The other invasive species is starry stonewort, a plant-like algae, that absorbs its nutrients from the surrounding water.
“It’s increased so much, now two-thirds of all the aquatic plants in Lake Simcoe is this invasive starry stonewort,” Ginn said. “We think whatever the mussels aren’t eating, in these phosphorus particles, is dissolved and this dissolved phosphorus is also being taken up by this invasive plant that we have.
“What we’re going to investigate… is climate playing a role, how the phosphorus is being flushed through, and also is all this phosphorus going into these two invasive species?” Ginn said.
Ontario’s Ministry of Environment and Climate Change gave the LSRCA funding to present these possible scenarios to the ministry and start researching them during the next two to three years, to determine why Lake Simcoe is defying the rules of lake health.
“We have a number of thoughts of why that’s the case,” LSRCA chief administrative officer Mike Walters told Barrie city council on Sept. 21. “But people can be at least satisfied with the fact that Lake Simcoe is almost at the oxygen target, which is one of the key performance indicators that we use.
“That means that the cold-water fish species that are in the lake can thrive, and that was one of the major performance indicators…for fish species," he added. "So overall, things are looking very good.
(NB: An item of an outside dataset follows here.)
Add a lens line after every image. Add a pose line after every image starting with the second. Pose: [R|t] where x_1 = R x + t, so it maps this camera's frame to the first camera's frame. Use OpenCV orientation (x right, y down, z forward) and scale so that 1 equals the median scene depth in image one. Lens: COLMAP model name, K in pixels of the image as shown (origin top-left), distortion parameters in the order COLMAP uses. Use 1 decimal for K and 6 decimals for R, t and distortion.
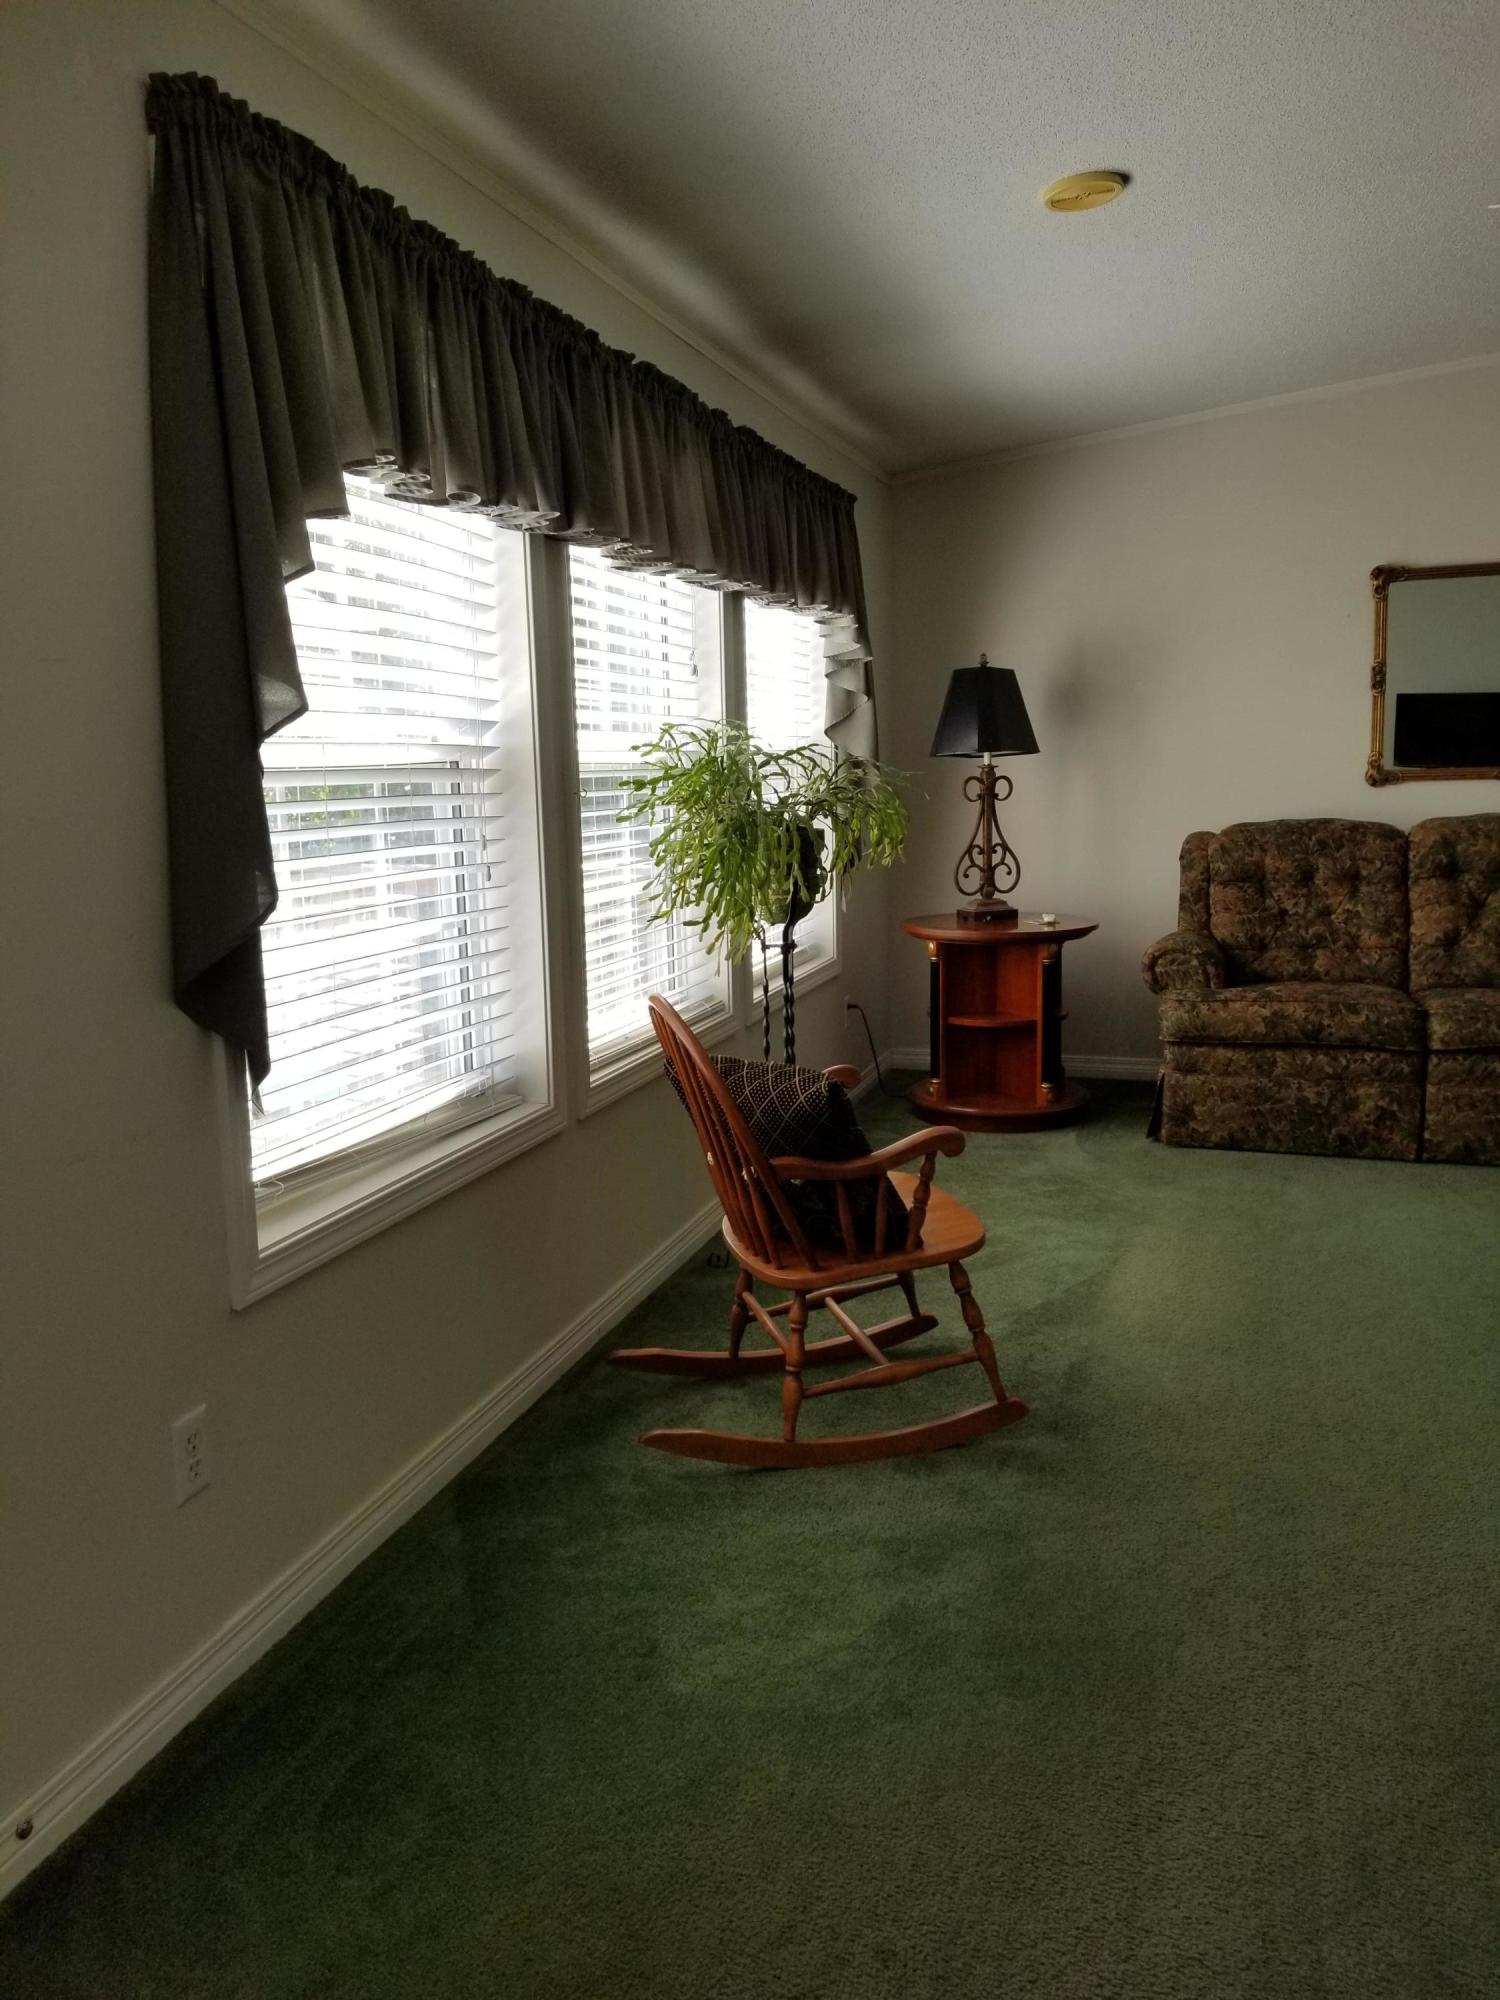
lens RADIAL K [[1570.3, 0, 748.3], [0, 1570.3, 994.6], [0, 0, 1]] dist [0.047308, -0.056251]
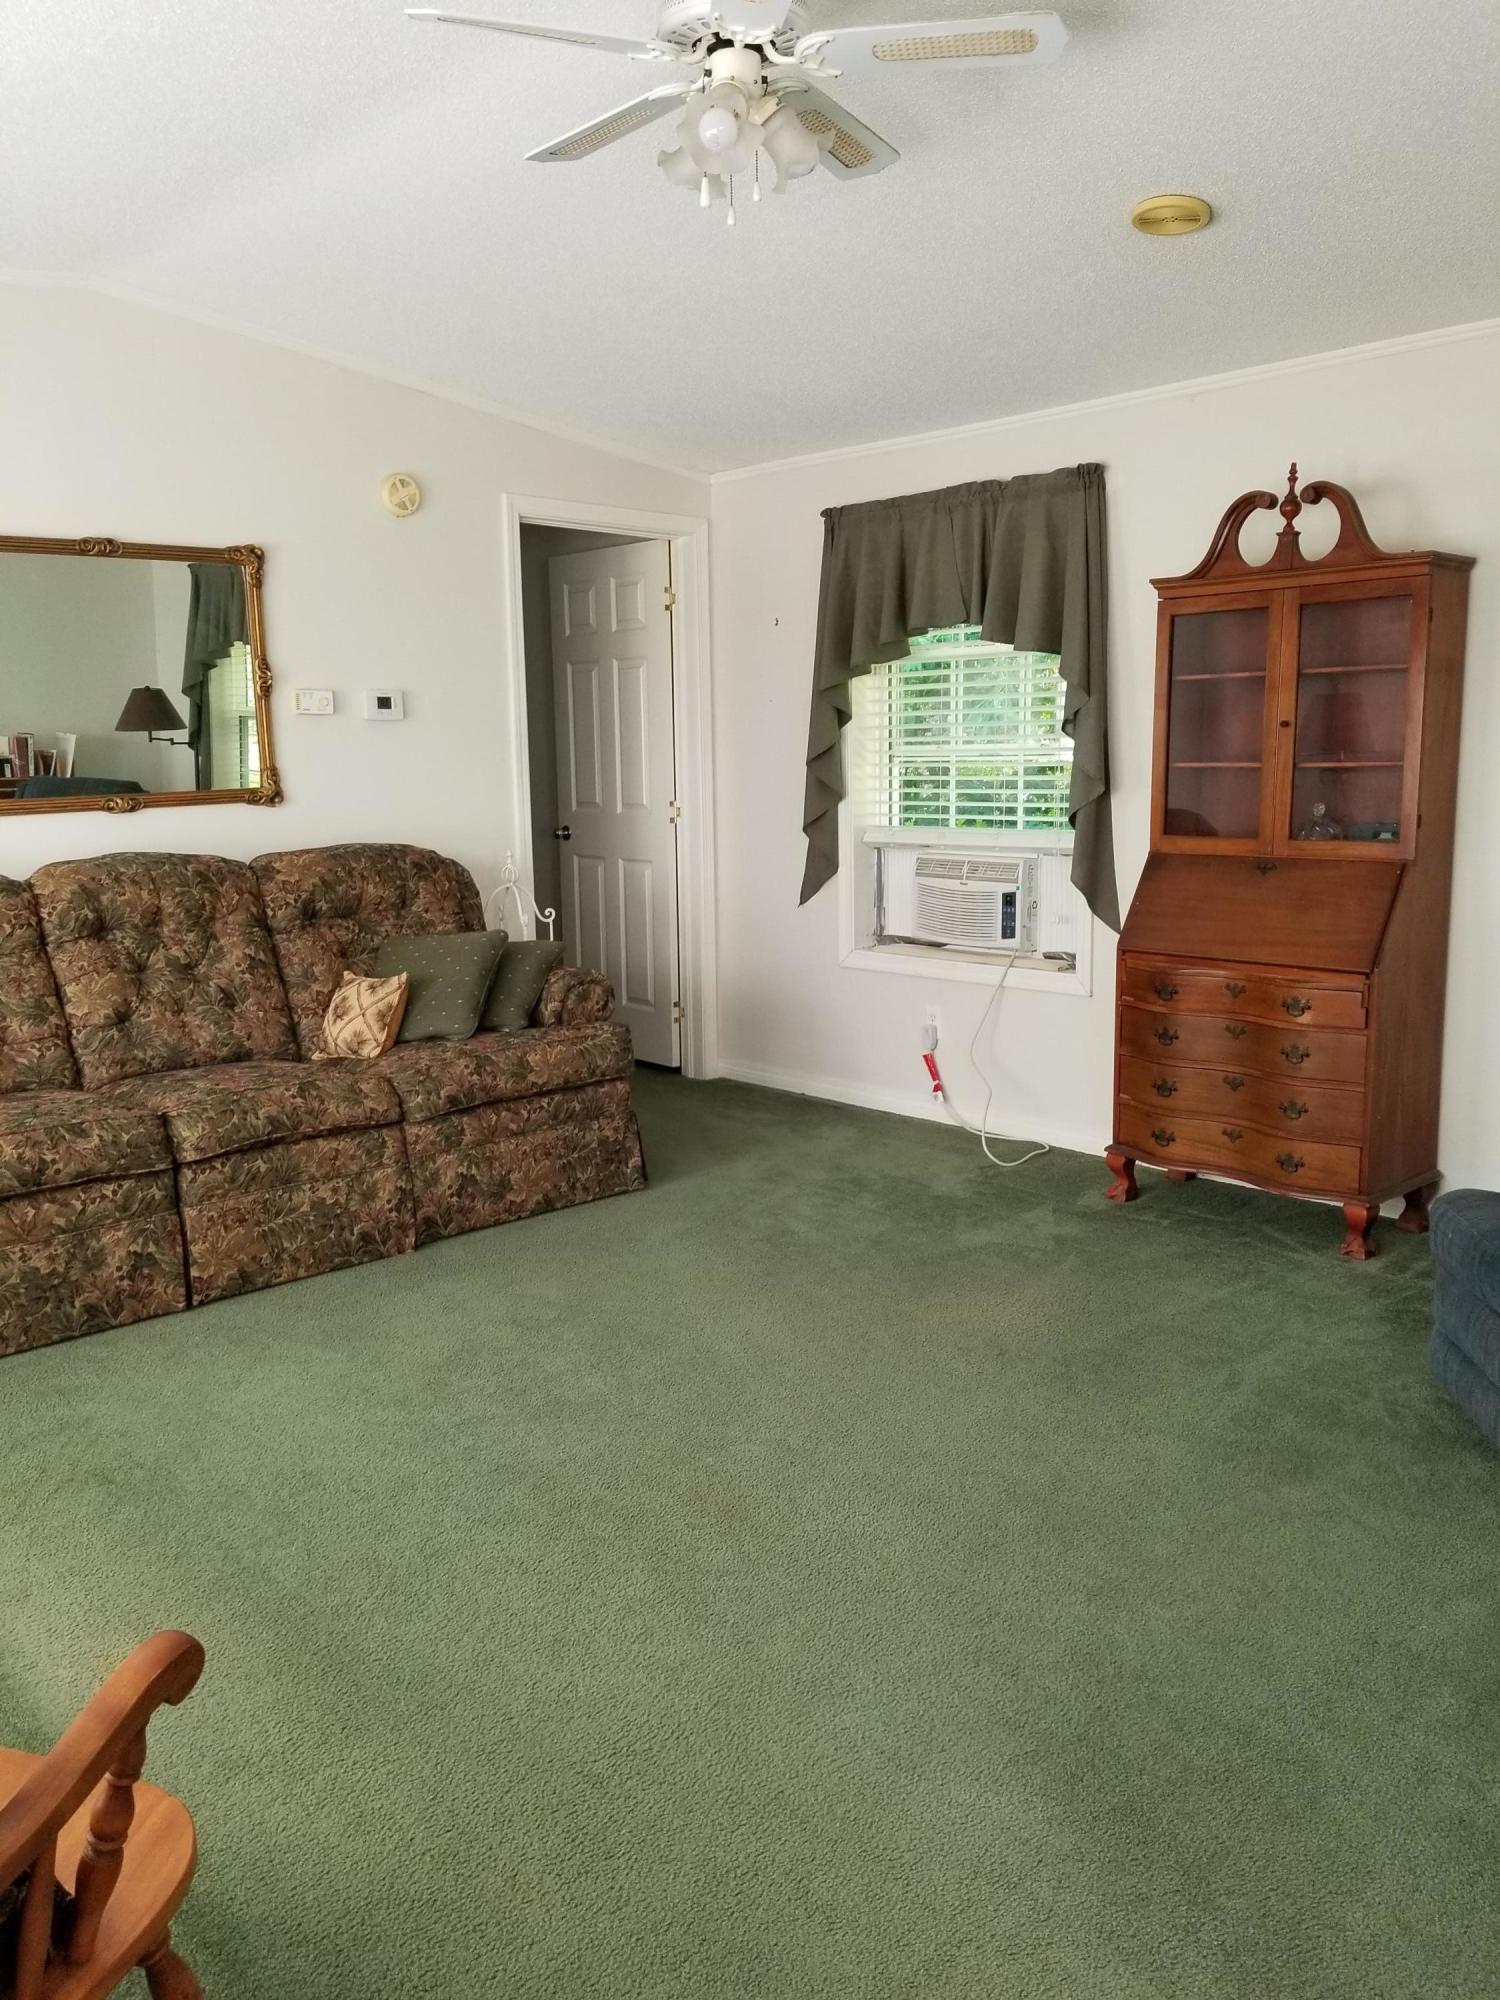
lens RADIAL K [[1570.3, 0, 748.3], [0, 1570.3, 1001.0], [0, 0, 1]] dist [0.047308, -0.056251]
pose [[0.479053, -0.133715, 0.867542, -0.089543], [0.145787, 0.986723, 0.071582, -0.056237], [-0.865595, 0.092185, 0.492186, 0.369433]]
Why they’re looking good, we’re going to be answering those questions.”
WHAT IS PHOSPHORUS?
Phosphorus is a naturally occurring element essential for all life, found in plants, animals, humans and even DNA, the building blocks of all life.
In water bodies such as lakes, a certain amount is necessary, but over time too much phosphorus can cause serious issues, including excessive weeds, toxic algae and depleted oxygen levels in our rivers, streams and, ultimately, Lake Simcoe.
Because it's a naturally occurring element, one source of phosphorus entering the lake is from the weathering of rocks and minerals. And because all life consumes phosphorus, a certain amount is excreted in our waste or released from tissues during plant decomposition.
Phosphorus is also a very useful and can be found in many of the common, every day products we use, such as cola, fertilizers, toothpaste, shampoo, matches and flares. It's also used in pesticides, pyrotechnics and in the production of steel.